Pero el primer ministro pertenece a un partido liberal que encaja perfectamente en la definición de “derechita cobarde” – fielmente representada en España por el PP y por CS- y no ha tenido agallas para defenderse diciendo que él en sus fiestas privadas se disfraza de lo que le da la gana y que no tiene por qué dar cuenta de ello a nadie. No: es tal la ola de estupidez reinante en el ambiente que ha preferido la humillación de la corrección política antes que la dignidad. Y por ello el primer ministro se ha hecho merecedor de entrar en una nueva categoría de tontos que se podría llamar “tontos internacionales”, aquellas personas de notoriedad pública que por afán de poder no tienen inconveniente en bajarse los pantalones y arrodillarse ante la progresía mundial para pedir perdón humildemente por sus supuestos errores ideológicos del pasado, de los que en su fuero interno no pueden arrepentirse, pero que les incomodan terriblemente en su carrera política y por los que les viene al pelo pedir perdón como si hubieran sido simples “pecadillos de juventud”.

========

**Tu consigna**
Prolonga el fragmento sobre el primer ministro y los «tontos internacionales» a partir de su última oración. Las entradas no intervienen en absoluto en este ejercicio.

**Entradas extraídas**
========

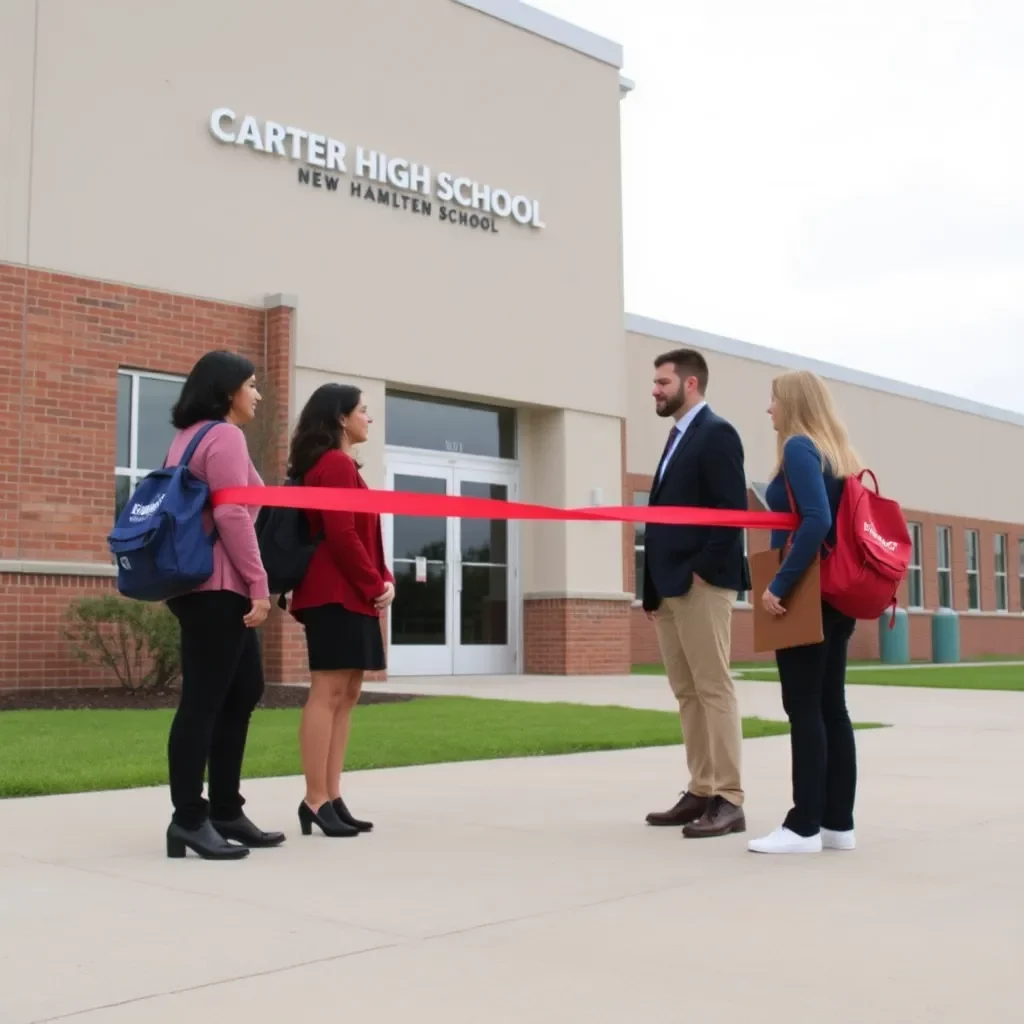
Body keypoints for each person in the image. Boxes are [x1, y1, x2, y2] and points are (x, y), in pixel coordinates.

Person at [163, 351, 283, 860]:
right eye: (250, 385)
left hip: (202, 588)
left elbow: (249, 495)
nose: (257, 394)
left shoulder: (191, 436)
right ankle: (189, 818)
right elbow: (234, 513)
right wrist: (259, 584)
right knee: (204, 703)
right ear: (227, 389)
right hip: (218, 589)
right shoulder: (224, 435)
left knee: (242, 690)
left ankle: (226, 810)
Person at [748, 370, 863, 855]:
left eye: (773, 400)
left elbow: (816, 519)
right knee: (831, 707)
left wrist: (779, 583)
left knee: (803, 708)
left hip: (808, 594)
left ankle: (803, 827)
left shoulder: (798, 447)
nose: (768, 409)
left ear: (792, 403)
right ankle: (838, 824)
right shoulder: (836, 452)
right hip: (838, 598)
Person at [642, 348, 751, 839]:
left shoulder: (717, 433)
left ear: (690, 384)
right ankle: (701, 789)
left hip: (701, 586)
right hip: (668, 590)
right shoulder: (676, 437)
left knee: (713, 688)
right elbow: (660, 521)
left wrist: (701, 572)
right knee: (687, 693)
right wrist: (652, 591)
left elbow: (732, 508)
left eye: (663, 382)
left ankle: (729, 797)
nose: (655, 390)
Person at [287, 383, 395, 838]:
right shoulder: (332, 464)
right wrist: (374, 582)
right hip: (333, 593)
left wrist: (383, 578)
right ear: (340, 419)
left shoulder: (346, 466)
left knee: (347, 695)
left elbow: (366, 534)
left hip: (355, 594)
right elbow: (341, 532)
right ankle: (314, 798)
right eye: (362, 411)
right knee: (327, 692)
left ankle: (331, 795)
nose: (368, 418)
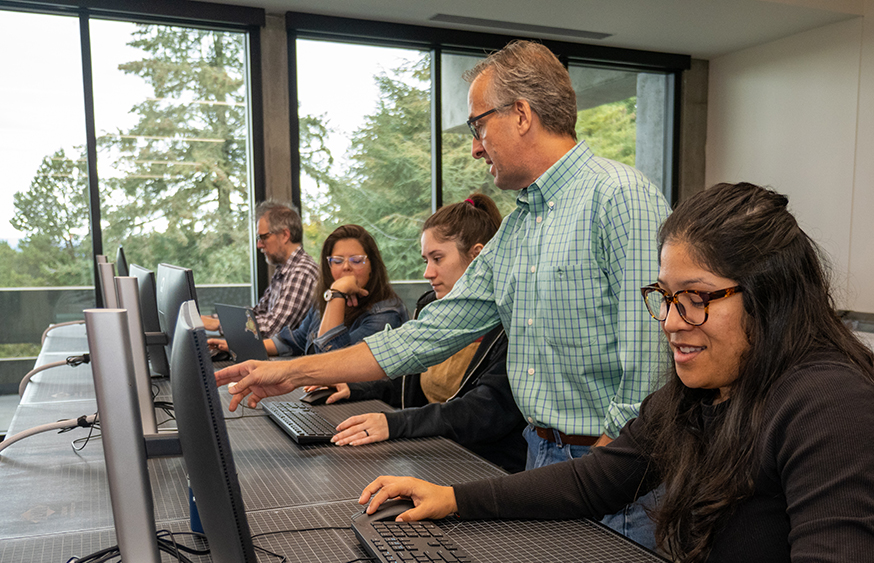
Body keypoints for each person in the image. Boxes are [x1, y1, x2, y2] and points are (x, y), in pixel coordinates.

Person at [218, 40, 669, 547]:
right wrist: (291, 370)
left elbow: (652, 368)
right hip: (541, 457)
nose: (475, 146)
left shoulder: (619, 196)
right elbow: (426, 335)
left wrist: (605, 471)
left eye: (478, 124)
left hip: (612, 469)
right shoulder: (519, 225)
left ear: (521, 114)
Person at [357, 183, 874, 563]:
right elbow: (595, 480)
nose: (673, 322)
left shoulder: (832, 409)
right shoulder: (702, 393)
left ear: (770, 297)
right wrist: (454, 497)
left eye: (697, 298)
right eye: (667, 297)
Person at [322, 194, 527, 474]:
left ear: (478, 257)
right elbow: (410, 383)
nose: (428, 272)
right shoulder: (431, 306)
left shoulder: (513, 319)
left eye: (438, 258)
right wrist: (354, 387)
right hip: (436, 455)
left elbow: (483, 412)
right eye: (425, 260)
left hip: (486, 469)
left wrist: (395, 424)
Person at [210, 224, 408, 357]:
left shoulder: (385, 314)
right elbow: (293, 341)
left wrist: (337, 294)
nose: (346, 267)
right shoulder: (324, 301)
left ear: (373, 267)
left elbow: (331, 363)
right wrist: (242, 347)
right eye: (337, 261)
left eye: (356, 261)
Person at [202, 200, 318, 339]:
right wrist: (211, 318)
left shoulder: (302, 272)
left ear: (285, 235)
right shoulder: (285, 269)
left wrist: (218, 324)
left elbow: (273, 328)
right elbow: (257, 312)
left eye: (263, 237)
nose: (259, 245)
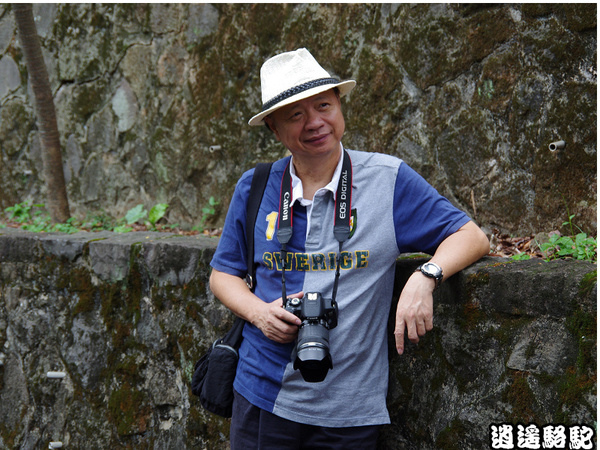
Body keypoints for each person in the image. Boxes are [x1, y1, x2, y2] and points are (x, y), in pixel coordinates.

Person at [209, 48, 489, 449]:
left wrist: (425, 276)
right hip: (262, 393)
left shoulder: (387, 180)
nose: (315, 122)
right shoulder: (256, 186)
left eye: (323, 106)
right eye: (295, 114)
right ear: (273, 127)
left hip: (349, 408)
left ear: (340, 105)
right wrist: (259, 314)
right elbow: (223, 274)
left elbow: (471, 236)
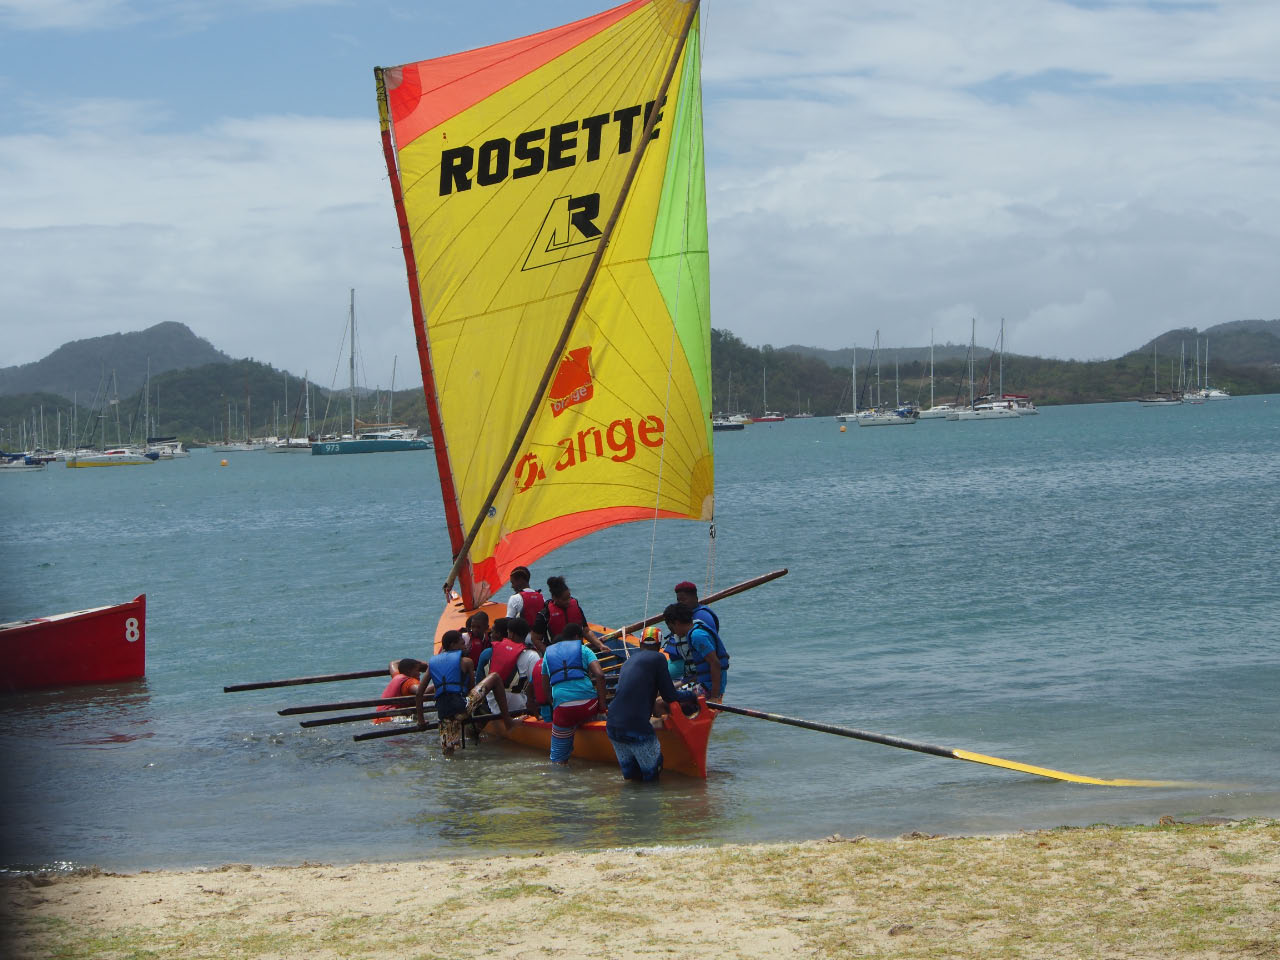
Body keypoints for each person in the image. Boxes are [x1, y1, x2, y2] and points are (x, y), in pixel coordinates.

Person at [605, 630, 698, 781]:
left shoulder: (628, 662)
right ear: (659, 645)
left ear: (641, 644)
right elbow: (670, 695)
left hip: (612, 725)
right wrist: (693, 695)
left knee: (631, 777)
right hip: (635, 726)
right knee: (651, 774)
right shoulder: (658, 658)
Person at [541, 622, 609, 764]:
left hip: (563, 709)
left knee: (557, 761)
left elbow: (545, 686)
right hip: (588, 706)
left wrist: (555, 704)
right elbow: (600, 676)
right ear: (578, 638)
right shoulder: (584, 650)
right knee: (601, 713)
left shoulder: (548, 653)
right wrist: (602, 707)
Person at [417, 630, 476, 756]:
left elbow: (419, 693)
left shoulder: (432, 664)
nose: (465, 646)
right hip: (463, 708)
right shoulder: (467, 662)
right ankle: (507, 720)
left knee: (449, 753)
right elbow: (472, 689)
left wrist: (421, 720)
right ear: (453, 645)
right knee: (494, 677)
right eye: (462, 643)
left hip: (443, 712)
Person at [661, 602, 729, 699]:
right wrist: (679, 684)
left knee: (660, 701)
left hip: (708, 688)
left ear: (676, 623)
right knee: (663, 691)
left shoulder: (696, 636)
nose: (673, 633)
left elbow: (715, 663)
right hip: (703, 682)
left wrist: (714, 697)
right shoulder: (695, 625)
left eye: (671, 628)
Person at [475, 617, 538, 717]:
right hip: (518, 706)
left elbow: (479, 682)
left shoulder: (487, 653)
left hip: (494, 708)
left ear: (511, 634)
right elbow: (536, 685)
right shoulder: (532, 656)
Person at [530, 576, 600, 651]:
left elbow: (586, 631)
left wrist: (600, 645)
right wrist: (548, 654)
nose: (568, 601)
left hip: (578, 650)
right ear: (554, 598)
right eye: (564, 599)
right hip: (558, 652)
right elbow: (535, 638)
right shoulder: (544, 615)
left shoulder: (575, 606)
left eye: (569, 597)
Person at [373, 658, 425, 724]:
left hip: (378, 718)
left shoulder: (398, 676)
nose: (419, 673)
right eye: (417, 670)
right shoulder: (410, 682)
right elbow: (422, 691)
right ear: (409, 671)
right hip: (390, 719)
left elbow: (393, 663)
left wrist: (419, 663)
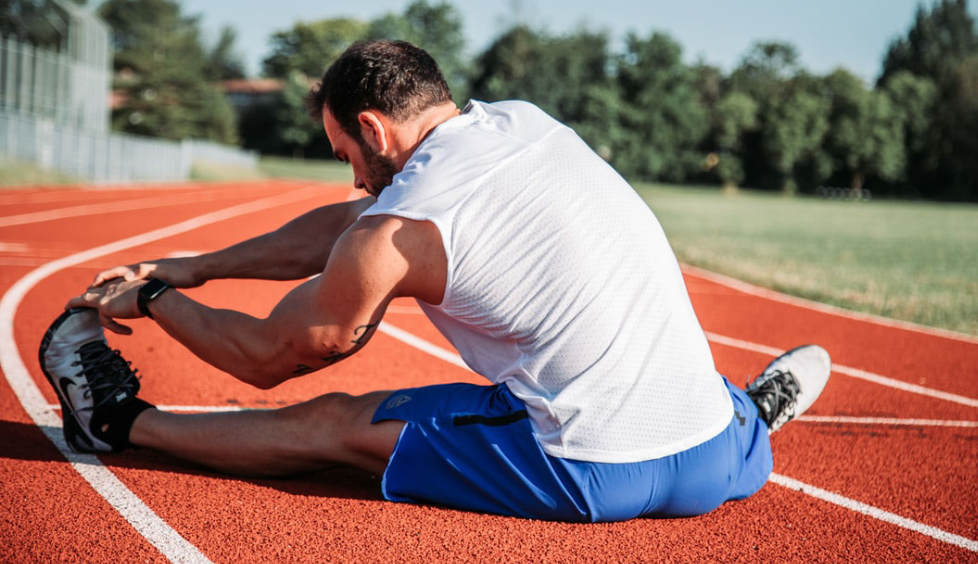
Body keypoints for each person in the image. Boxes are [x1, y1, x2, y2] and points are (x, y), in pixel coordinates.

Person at [39, 40, 830, 522]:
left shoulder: (396, 230)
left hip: (587, 465)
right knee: (657, 355)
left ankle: (116, 424)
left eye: (346, 154)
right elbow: (349, 227)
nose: (351, 178)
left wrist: (153, 297)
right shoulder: (520, 123)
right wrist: (196, 266)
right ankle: (751, 418)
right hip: (710, 459)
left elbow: (270, 355)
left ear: (375, 130)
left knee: (331, 425)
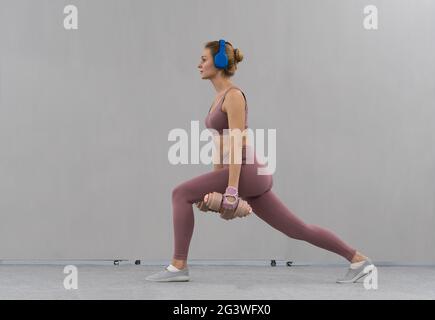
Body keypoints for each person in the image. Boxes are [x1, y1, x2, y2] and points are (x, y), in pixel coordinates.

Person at [146, 39, 374, 283]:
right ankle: (359, 260)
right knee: (296, 229)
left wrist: (231, 189)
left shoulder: (234, 96)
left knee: (179, 194)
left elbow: (235, 143)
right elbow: (220, 145)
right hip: (246, 172)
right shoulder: (218, 98)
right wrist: (215, 190)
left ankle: (178, 265)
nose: (198, 64)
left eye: (203, 59)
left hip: (247, 169)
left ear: (220, 62)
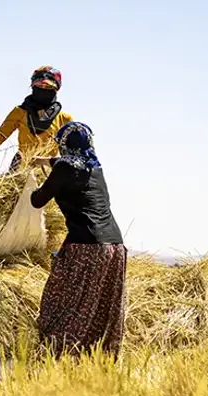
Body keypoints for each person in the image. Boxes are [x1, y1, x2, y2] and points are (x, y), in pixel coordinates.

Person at [29, 121, 127, 357]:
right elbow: (71, 165)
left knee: (63, 300)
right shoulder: (96, 169)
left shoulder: (64, 169)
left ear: (63, 144)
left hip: (86, 247)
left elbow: (37, 200)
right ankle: (96, 356)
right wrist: (45, 162)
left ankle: (58, 352)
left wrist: (27, 186)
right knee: (102, 304)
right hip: (115, 247)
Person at [0, 66, 74, 173]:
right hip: (21, 170)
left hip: (49, 173)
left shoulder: (64, 119)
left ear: (56, 89)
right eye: (39, 86)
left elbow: (72, 153)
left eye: (48, 87)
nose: (43, 89)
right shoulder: (20, 112)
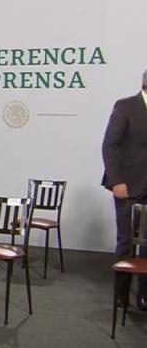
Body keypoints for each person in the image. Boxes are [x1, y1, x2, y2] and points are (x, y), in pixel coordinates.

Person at [101, 69, 147, 311]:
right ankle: (121, 295)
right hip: (128, 186)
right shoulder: (126, 106)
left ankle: (144, 296)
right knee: (126, 241)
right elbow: (109, 146)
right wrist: (116, 180)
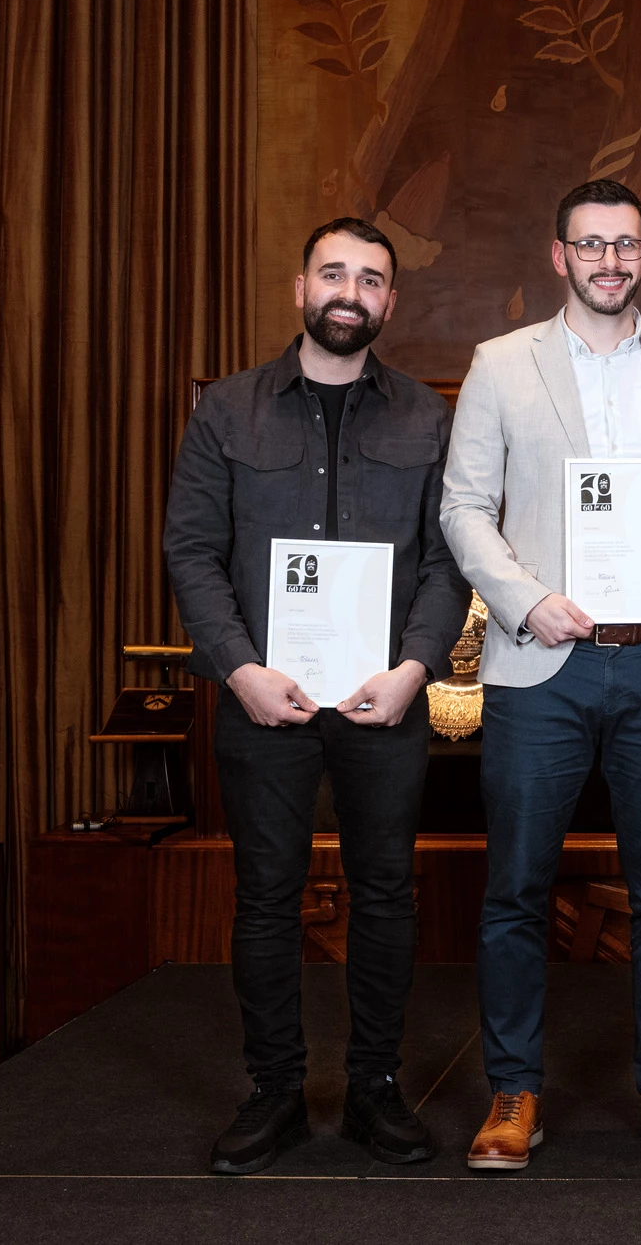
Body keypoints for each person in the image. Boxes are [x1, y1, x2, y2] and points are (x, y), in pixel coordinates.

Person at [440, 178, 641, 1172]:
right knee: (517, 889)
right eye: (590, 245)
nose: (609, 260)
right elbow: (463, 509)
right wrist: (526, 598)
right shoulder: (498, 366)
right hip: (542, 666)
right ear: (557, 255)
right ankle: (513, 1090)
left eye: (626, 245)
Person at [165, 218, 470, 1174]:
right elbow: (191, 552)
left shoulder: (427, 419)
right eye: (334, 273)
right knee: (266, 897)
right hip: (264, 698)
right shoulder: (228, 413)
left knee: (384, 894)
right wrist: (239, 668)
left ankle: (376, 1091)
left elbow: (447, 565)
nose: (351, 291)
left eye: (371, 279)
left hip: (385, 699)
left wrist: (416, 668)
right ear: (302, 288)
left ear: (390, 302)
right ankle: (275, 1093)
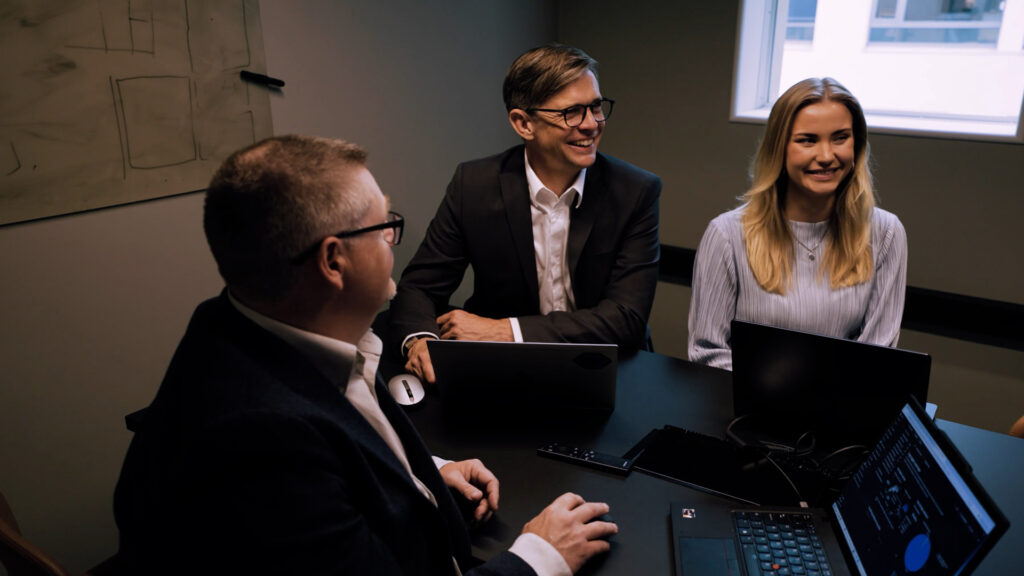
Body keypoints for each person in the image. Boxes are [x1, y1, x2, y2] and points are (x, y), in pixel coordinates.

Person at [113, 135, 617, 575]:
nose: (393, 239)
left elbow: (338, 439)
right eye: (384, 226)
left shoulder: (246, 323)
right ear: (334, 261)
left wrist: (415, 472)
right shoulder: (260, 446)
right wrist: (541, 556)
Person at [388, 43, 661, 383]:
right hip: (502, 369)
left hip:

========

**Respuesta escrita**
Si pintarse la cara de oscuro para representar a la persona de un negro –lo que en América se conoce como “blackface”- es algo malo por ser ofensivo para los negros, yo me pregunto: ¿qué pasa con los actores de ópera que interpretan personajes de otras razas?; ¿hay que meter en la cárcel al tenor que se oscurezca la piel para hacer de Otelo, o a la actriz que se maquille con rasgos orientales para interpretar a Madame Butterfly?. Si a alguien le molesta que otro se disfrace de su raza será porque el primer racista que existe es el ofendido, que debe ver algo malo en él como para que le imiten. A mí me importa un bledo si un negro -ya sea en una fiesta privada o ante todas las cámaras de televisión del mundo- se aclara su piel para interpretar a un hombre blanco o se viste de chino mandarín y se maquilla los ojos para que parezcan oblicuos porque quiere interpretar a Fu Manchú. ¿Y qué va a pasar con los imitadores?: ¿se va a perseguir a los que pongan voz de chino pronunciando la letra erre como si fuera una ele o a los que simulen el acento mejicano para contar un chiste?; ¿se va a prohibir la venta de disfraces del lejano Oeste para que los niños no hagan el indio vistiéndose de comanches?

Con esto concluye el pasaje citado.